**Цель:**
Представьте все приведенные ниже строки в виде нумерованного списка, пропустив пустые. Изображения в ответ не включайте.

**Строки набора данных:**
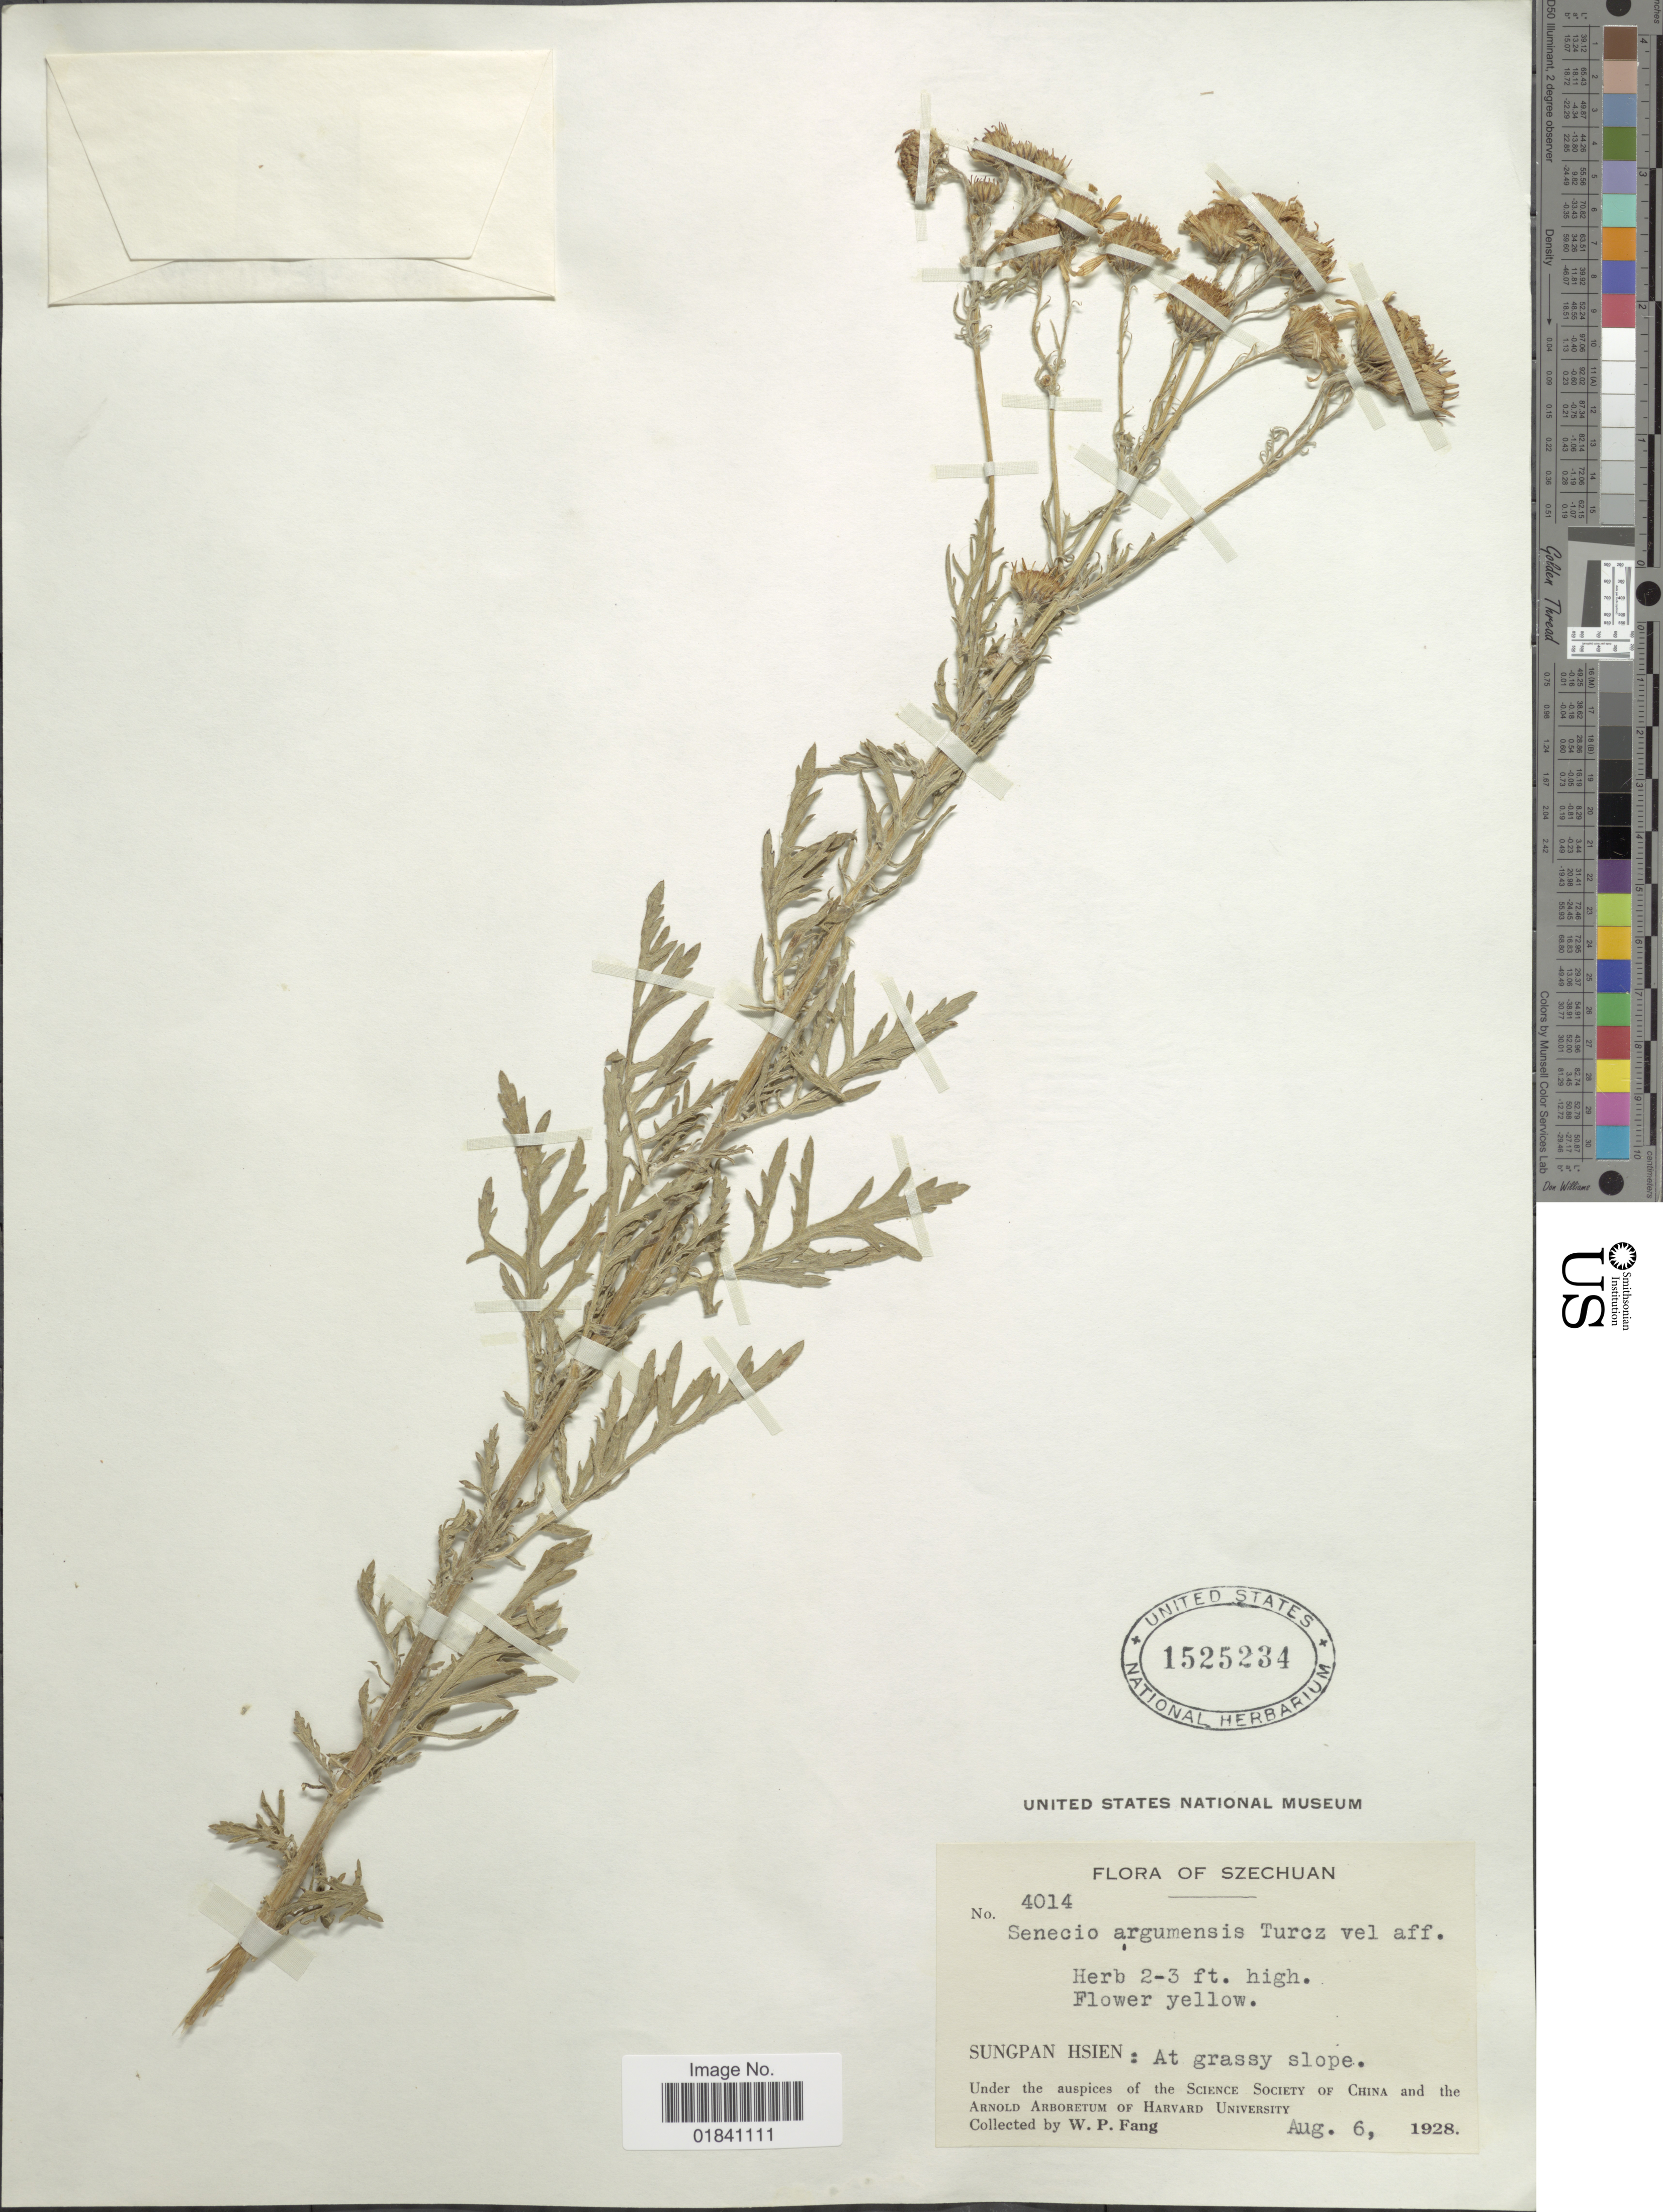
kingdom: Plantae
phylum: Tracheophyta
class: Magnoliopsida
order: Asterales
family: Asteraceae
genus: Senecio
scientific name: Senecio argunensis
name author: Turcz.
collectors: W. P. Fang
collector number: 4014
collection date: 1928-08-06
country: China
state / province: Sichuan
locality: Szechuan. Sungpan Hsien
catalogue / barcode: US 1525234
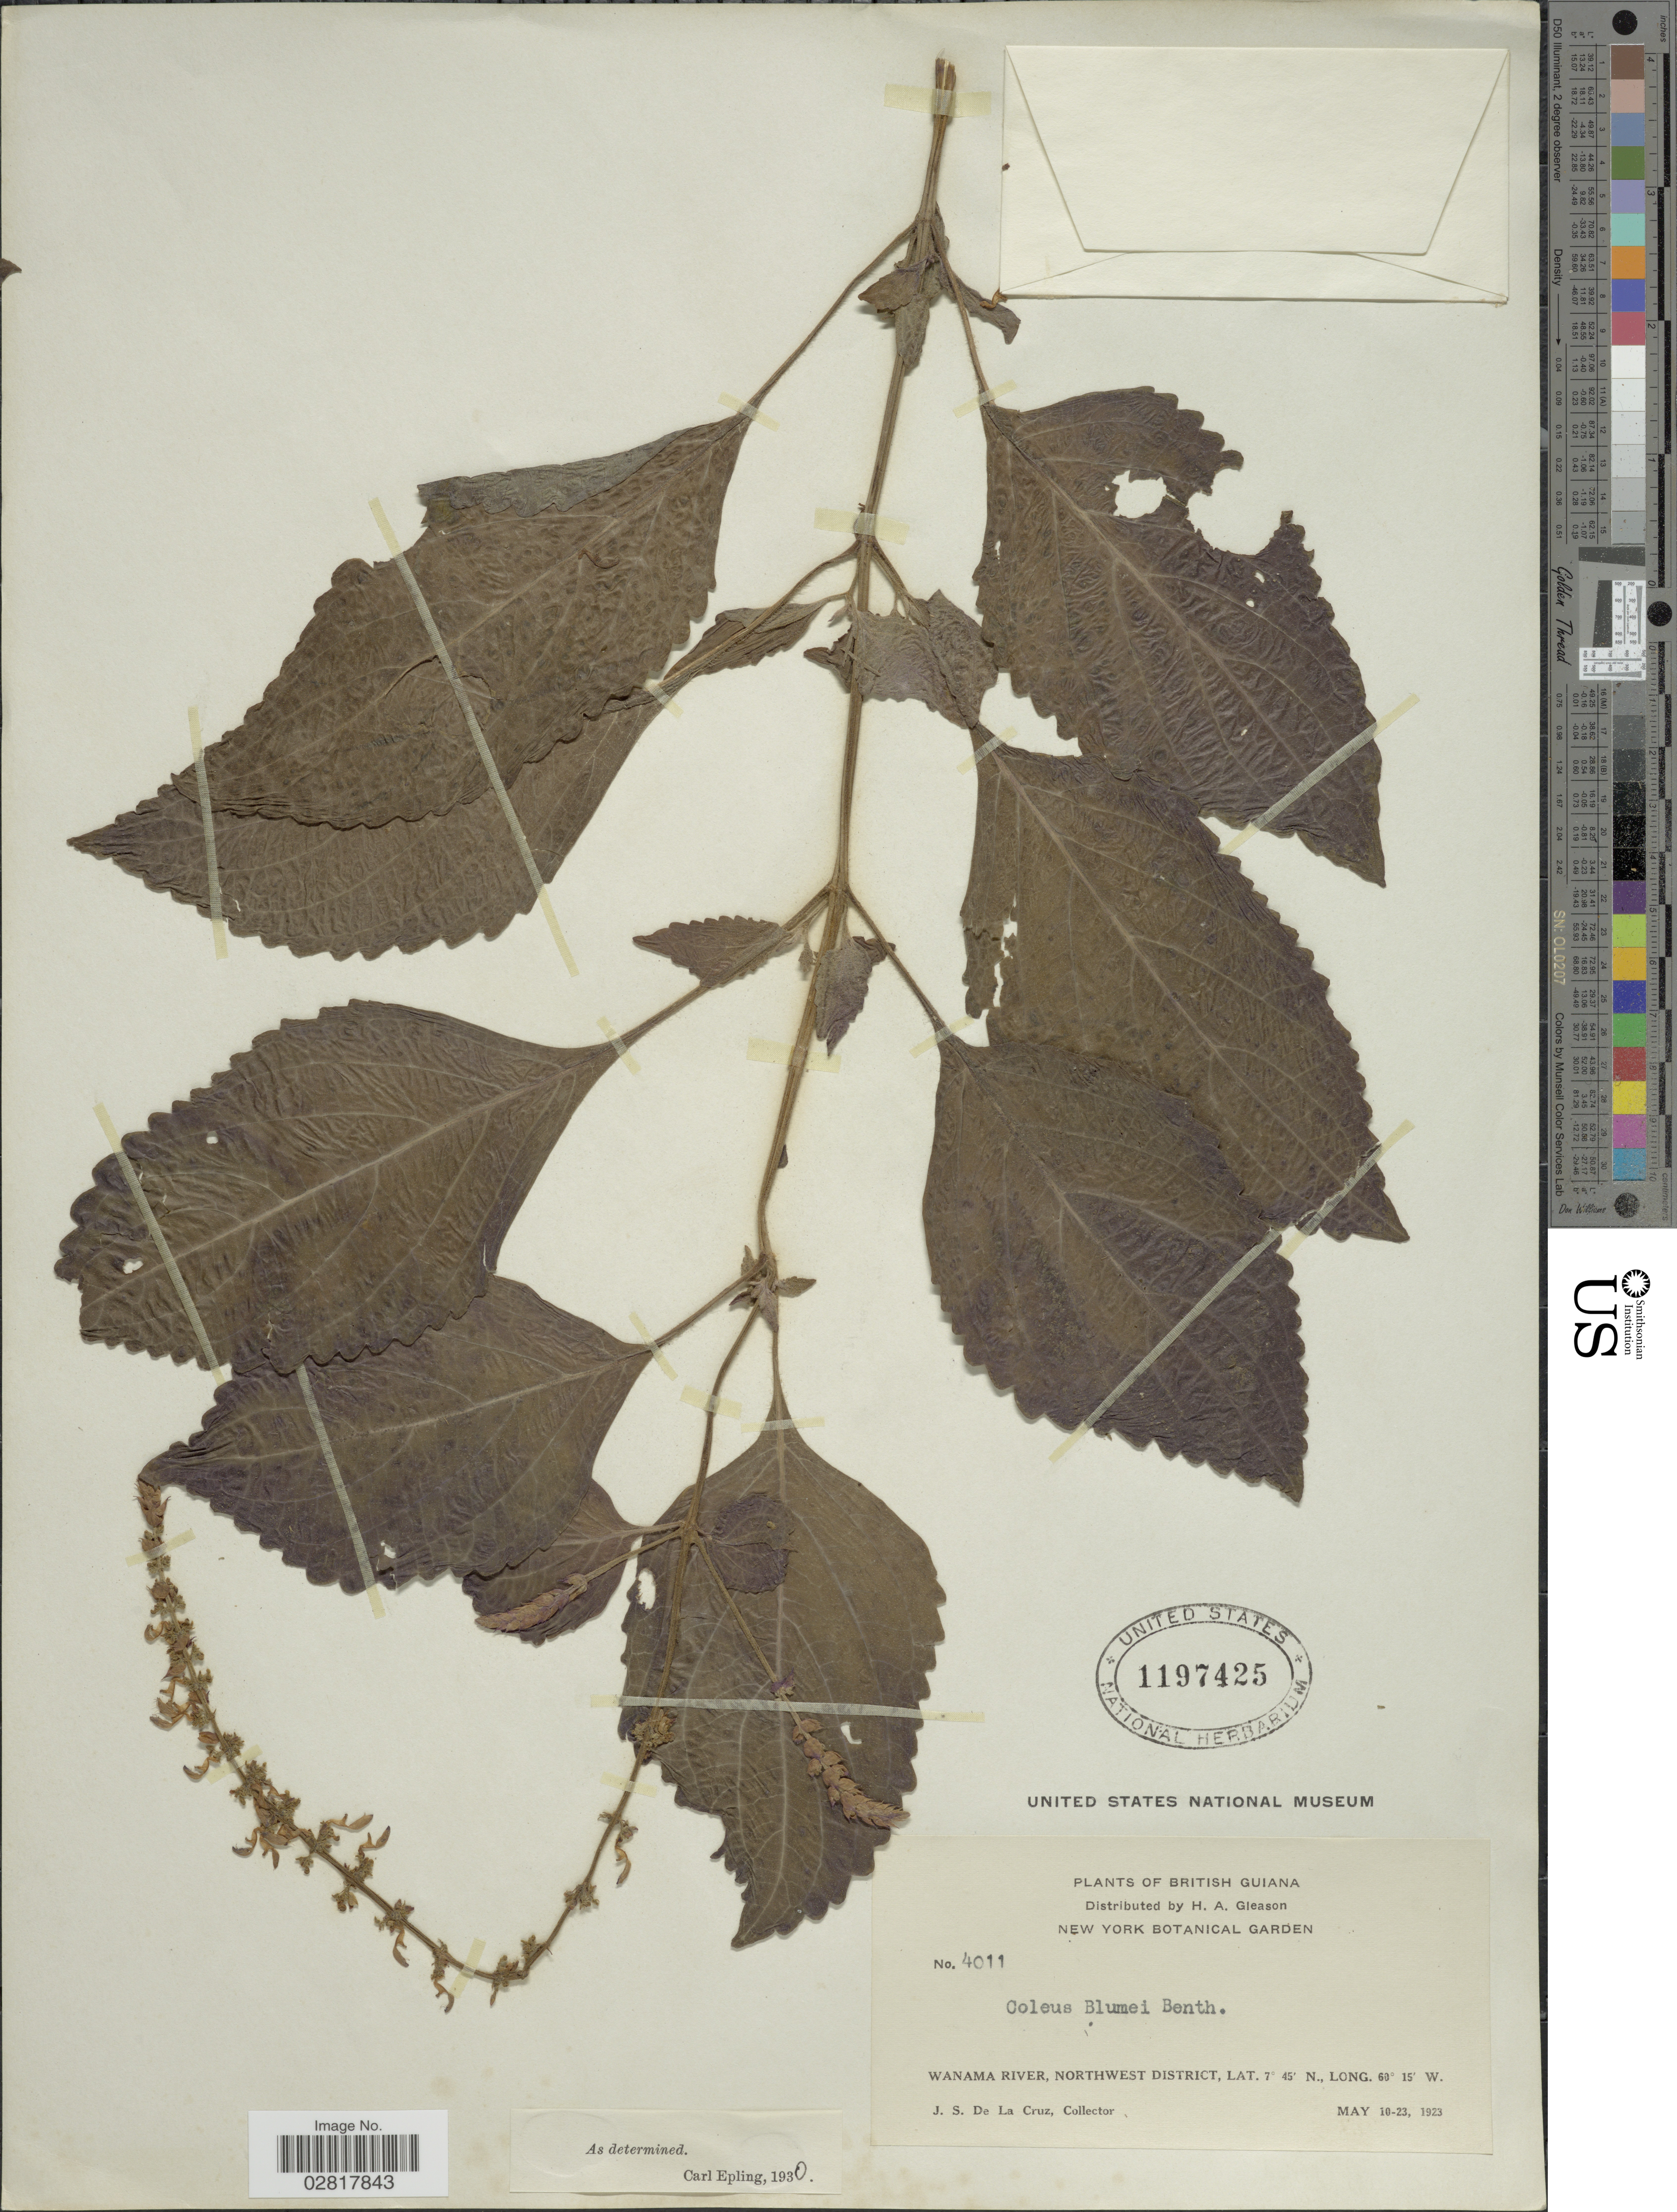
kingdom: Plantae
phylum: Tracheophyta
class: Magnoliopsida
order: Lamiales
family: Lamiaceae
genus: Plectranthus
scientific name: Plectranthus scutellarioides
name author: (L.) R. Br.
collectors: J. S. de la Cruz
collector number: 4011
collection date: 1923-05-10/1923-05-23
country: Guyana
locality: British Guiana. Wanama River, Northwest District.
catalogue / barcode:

**Результат выполнения:**
1. kingdom: Plantae
2. phylum: Tracheophyta
3. class: Magnoliopsida
4. order: Asterales
5. family: Asteraceae
6. genus: Senecio
7. scientific name: Senecio argunensis
8. name author: Turcz.
9. collectors: W. P. Fang
10. collector number: 4014
11. collection date: 1928-08-06
12. country: China
13. state / province: Sichuan
14. locality: Szechuan. Sungpan Hsien
15. catalogue / barcode: US 1525234
16. kingdom: Plantae
17. phylum: Tracheophyta
18. class: Magnoliopsida
19. order: Lamiales
20. family: Lamiaceae
21. genus: Plectranthus
22. scientific name: Plectranthus scutellarioides
23. name author: (L.) R. Br.
24. collectors: J. S. de la Cruz
25. collector number: 4011
26. collection date: 1923-05-10/1923-05-23
27. country: Guyana
28. locality: British Guiana. Wanama River, Northwest District.
29. catalogue / barcode:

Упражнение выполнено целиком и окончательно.